El Honda de Harry estaba aparcado cerca del edificio municipal, bajo un farol.
Las mariposas nocturnas que habían llegado después de la tormenta revoloteaban cerca de la luz. Sus sombras enormes y distorsionadas aleteaban sobre el coche.
Mientras se dirigían hacia el automóvil, Connie insistió:
—La misma pregunta. ¿Y ahora qué?
—Quiero entrar en la casa de Ordegard y echar un vistazo.
—¿Para qué?
—No tengo la menor idea. Pero es lo único que se me ocurre. A menos que tengas otra sugerencia.
—Ojalá.
Cuando se acercaron al coche, Connie vio algo que colgaba del espejo retrovisor, algo rectangular que relucía con un resplandor tenue, más allá del enjambre de mariposas que revoloteaba sobre el parabrisas. No recordaba haber visto ningún adorno colgado del espejo.

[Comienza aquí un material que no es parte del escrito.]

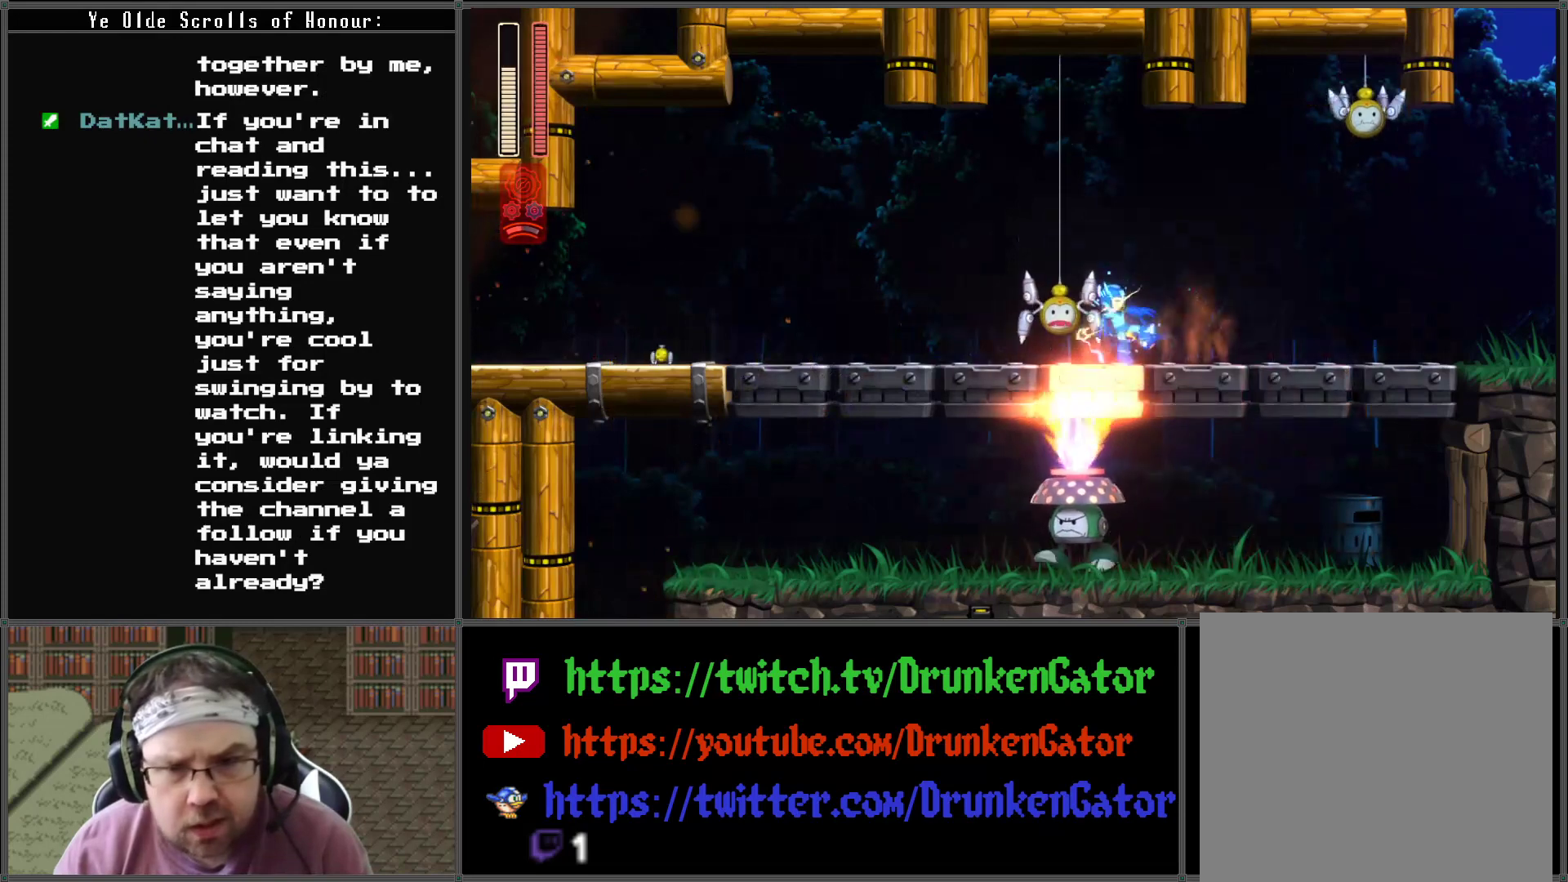
{"buttons": ["DPAD_DOWN", "DPAD_RIGHT"], "left_stick": "center", "right_stick": "center", "events": [[167, "A", "up"], [233, "A", "down"], [433, "A", "up"]]}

Entró en el coche y examinó el rectángulo plateado antes que Harry. Colgaba de una cinta roja de la varilla del espejo. Al principio no entendió qué era. Lo tomó con la mano, lo puso a contraluz y vio que era una hebilla artesanal labrada con motivos del Sudoeste.
Harry se sentó al volante, cerró la puerta y vio lo que ella sostenía en la mano.
—Santo cielo —exclamó Harry—. Santo cielo, Ricky Estefan.